- _TASK TO CARRY OUT_: All that should come back is the lines of the data below from the one containing "analysis of endometrial" to the one containing "staining displays weak", inclusive, exactly as they stand.

=== Begin Enclosure ===

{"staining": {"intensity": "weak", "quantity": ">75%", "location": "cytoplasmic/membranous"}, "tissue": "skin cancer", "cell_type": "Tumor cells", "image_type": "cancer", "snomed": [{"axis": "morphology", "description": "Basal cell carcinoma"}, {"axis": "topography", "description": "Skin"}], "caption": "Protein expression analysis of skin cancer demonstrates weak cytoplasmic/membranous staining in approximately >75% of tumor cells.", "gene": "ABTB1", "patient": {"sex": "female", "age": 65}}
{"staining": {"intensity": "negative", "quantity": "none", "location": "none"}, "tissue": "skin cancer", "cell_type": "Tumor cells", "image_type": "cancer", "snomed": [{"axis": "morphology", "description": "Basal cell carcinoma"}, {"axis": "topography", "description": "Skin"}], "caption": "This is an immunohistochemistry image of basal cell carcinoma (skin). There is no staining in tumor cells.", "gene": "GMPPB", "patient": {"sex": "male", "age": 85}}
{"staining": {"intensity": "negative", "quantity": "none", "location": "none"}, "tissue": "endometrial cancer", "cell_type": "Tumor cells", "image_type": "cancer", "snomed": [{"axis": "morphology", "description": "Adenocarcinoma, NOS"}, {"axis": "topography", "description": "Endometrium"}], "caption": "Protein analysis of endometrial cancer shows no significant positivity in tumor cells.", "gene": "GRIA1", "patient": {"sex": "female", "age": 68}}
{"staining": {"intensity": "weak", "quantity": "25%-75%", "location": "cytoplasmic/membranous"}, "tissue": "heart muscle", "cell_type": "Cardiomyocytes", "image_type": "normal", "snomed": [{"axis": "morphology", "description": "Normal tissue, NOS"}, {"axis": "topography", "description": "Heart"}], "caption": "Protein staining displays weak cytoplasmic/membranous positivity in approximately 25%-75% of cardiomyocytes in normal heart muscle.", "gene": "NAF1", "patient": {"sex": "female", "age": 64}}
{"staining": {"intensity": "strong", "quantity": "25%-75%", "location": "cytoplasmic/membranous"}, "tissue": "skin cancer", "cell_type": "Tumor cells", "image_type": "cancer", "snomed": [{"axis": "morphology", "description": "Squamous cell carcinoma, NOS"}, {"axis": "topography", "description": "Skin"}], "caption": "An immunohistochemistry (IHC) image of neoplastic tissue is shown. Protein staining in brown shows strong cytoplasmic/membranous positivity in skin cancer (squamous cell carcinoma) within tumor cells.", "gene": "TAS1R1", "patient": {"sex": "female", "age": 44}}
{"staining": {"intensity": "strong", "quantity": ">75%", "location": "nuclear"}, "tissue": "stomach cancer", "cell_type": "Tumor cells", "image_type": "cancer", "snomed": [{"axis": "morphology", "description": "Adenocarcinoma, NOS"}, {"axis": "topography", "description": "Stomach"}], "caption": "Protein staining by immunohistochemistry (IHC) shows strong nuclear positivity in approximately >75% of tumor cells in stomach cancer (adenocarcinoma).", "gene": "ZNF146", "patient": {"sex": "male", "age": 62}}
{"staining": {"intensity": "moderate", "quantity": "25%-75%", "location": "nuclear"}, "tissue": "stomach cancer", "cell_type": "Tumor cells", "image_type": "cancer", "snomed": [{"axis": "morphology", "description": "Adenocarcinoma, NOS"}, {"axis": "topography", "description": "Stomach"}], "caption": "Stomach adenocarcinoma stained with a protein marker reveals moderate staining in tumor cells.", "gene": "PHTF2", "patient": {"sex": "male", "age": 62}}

=== End Enclosure ===

- _COMPLETED EXERCISE_:
{"staining": {"intensity": "negative", "quantity": "none", "location": "none"}, "tissue": "endometrial cancer", "cell_type": "Tumor cells", "image_type": "cancer", "snomed": [{"axis": "morphology", "description": "Adenocarcinoma, NOS"}, {"axis": "topography", "description": "Endometrium"}], "caption": "Protein analysis of endometrial cancer shows no significant positivity in tumor cells.", "gene": "GRIA1", "patient": {"sex": "female", "age": 68}}
{"staining": {"intensity": "weak", "quantity": "25%-75%", "location": "cytoplasmic/membranous"}, "tissue": "heart muscle", "cell_type": "Cardiomyocytes", "image_type": "normal", "snomed": [{"axis": "morphology", "description": "Normal tissue, NOS"}, {"axis": "topography", "description": "Heart"}], "caption": "Protein staining displays weak cytoplasmic/membranous positivity in approximately 25%-75% of cardiomyocytes in normal heart muscle.", "gene": "NAF1", "patient": {"sex": "female", "age": 64}}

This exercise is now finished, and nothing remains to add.